The extreme partisanship that split the episcopate was temporarily laid aside by the Christmas celebrations; Fleetwood took Christmas Day communion at Westminster Abbey with his Tory opponents Thomas Sprat, bishop of Rochester, Offspring Blackall, bishop of Exeter and George Hooper, bishop of Bath and Wells and they all attended the St Stephen’s dinner at Lambeth. Fleetwood returned from the latter in Wake’s coach.
The perception that Fleetwood was a committed partisan of the Whig cause is reinforced by a list, probably dating from December 1711, in the hand of Daniel Finch, 2nd earl of Nottingham, which listed Fleetwood with three other bishops and 19 peers, in what was probably a memorandum concerning their opposition the ministry’s peace policy. For Fleetwood, the government’s overtures to France were a compelling reason to attend the House more frequently and he attended the following session more than any other (71 per cent of sittings), including the opening day, 7 December. It is almost certain that he supported the addition of a clause advocating ‘No Peace without Spain’ to the Address, as on 8 Dec. he was listed among those thought likely to insist on the inclusion of those words when the Address was finalized. On 10 Dec. he reported to the antiquarian, Thomas Hearne that ‘we have this day passed the bill against occasional conformity, without any manner of dispute or division.’
The House convened again on 2 Jan. 1712, as planned after a short adjournment engineered by the Whigs, and Fleetwood joined ten of his fellow bishops in voting with the Whigs against a further adjournment.

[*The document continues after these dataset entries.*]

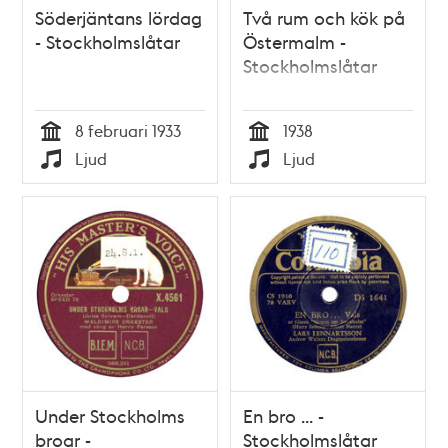
Söderjäntans lördag
Två rum och kök på
- Stockholmslåtar
Östermalm -
Stockholmslåtar
8 februari 1933
1938
Tid
Tid
Ljud
Ljud
Typ
Typ
Under Stockholms
En bro ... -
broar -
Stockholmslåtar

On 26 Feb. 1712 Fleetwood voted in the House with the Whig opposition against the Commons’ anti-Presbyterian amendments to the Scottish Toleration bill.
In the meantime, Fleetwood had responded to the censorship of his abortive January sermon. He republished four of his political sermons with a new preface, in which, as ‘a good Englishman, as well as a good clergyman’, he defended Marlborough, restated Whig political ideology, and opposed the peace plan.

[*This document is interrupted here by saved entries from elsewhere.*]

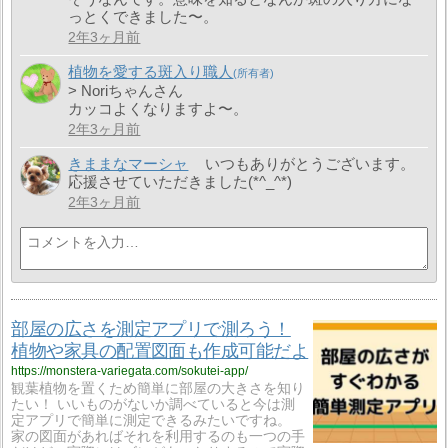
っとくできました〜。
2年3ヶ月前
植物を愛する斑入り職人
> Noriちゃんさん
カッコよくなりますよ〜。
2年3ヶ月前
きままなマーシャ
いつもありがとうございます。
応援させていただきました(*^_^*)
2年3ヶ月前
部屋の広さを測定アプリで測ろう！
植物や家具の配置図面も作成可能だよ
https://monstera-variegata.com/sokutei-app/
観葉植物を置くため簡単に部屋の大きさを知り
たい！ いいものがないか調べていると今は測
定アプリで簡単に測定できるみたいですね。
家の図面があればそれを利用するのも一つの手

The printed responses to the Preface ranged from the crude to the elegant, from the assertion by ‘Tom Trueman’ that all who defended the principle of resistance should have their tongues and hands cut off, to the satirical Tryal and Condemnation of Don Prefatio d’Asaven.

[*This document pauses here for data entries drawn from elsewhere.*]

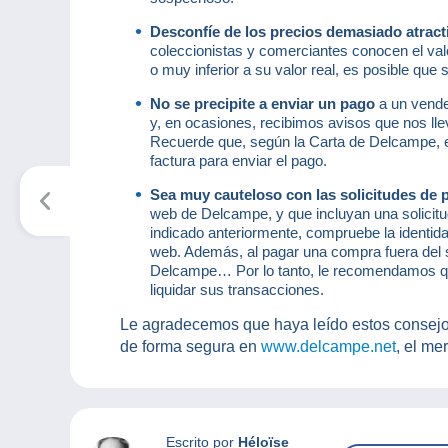
Desconfíe de los precios demasiado atrac
coleccionistas y comerciantes conocen el valor
o muy inferior a su valor real, es posible que s
No se precipite a enviar un pago
a un vend
y, en ocasiones, recibimos avisos que nos ll
Recuerde que, según la Carta de Delcampe, el
factura para enviar el pago.
Sea muy cauteloso con las solicitudes de 
web de Delcampe, y que incluyan una solicitu
indicado anteriormente, compruebe la identida
web. Además, al pagar una compra fuera del si
Delcampe… Por lo tanto, le recomendamos q
liquidar sus transacciones.
Le agradecemos que haya leído estos consejo
de forma segura en
www.delcampe.net
, el me
Escrito por
Héloïse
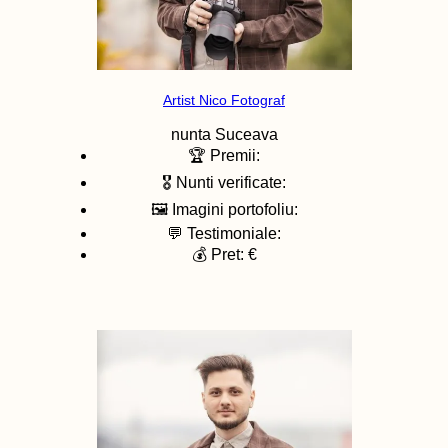
Artist Nico Fotograf
nunta
Suceava
🏆 Premii:
🎖️ Nunti verificate:
🖼️ Imagini portofoliu:
💬 Testimoniale:
💰 Pret: €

Fleetwood was present at the traditional St Stephen’s dinner at Lambeth in 1712.
At the beginning of February 1714 Fleetwood was noted as ‘much out of order’ suffering from a complaint that seems to have troubled him for some time, though he was well enough to be visited by Wake on 6 and 18 Feb. and again on 4 and 10 March.
Fleetwood did not attend the brief parliamentary session that met in the wake of the queen’s death on 1 August. It was widely anticipated that he would succeed Moore as bishop of Ely as a political reward, but with Nottingham as lord president of the new king’s council and Townshend determined to secure a mixed ministry, Fleetwood’s career prospects were for a while uncertain. Although Nottingham had wanted Ely for his own brother (the dean of York) on 18 Dec. Fleetwood was translated to Ely in a compromise negotiated between Tenison, Nottingham and Townshend.
Having long suffered from convulsions and apoplexy, Fleetwood died in Tottenham on 4 Aug. 1723 and was buried in Ely Cathedral on the 10th.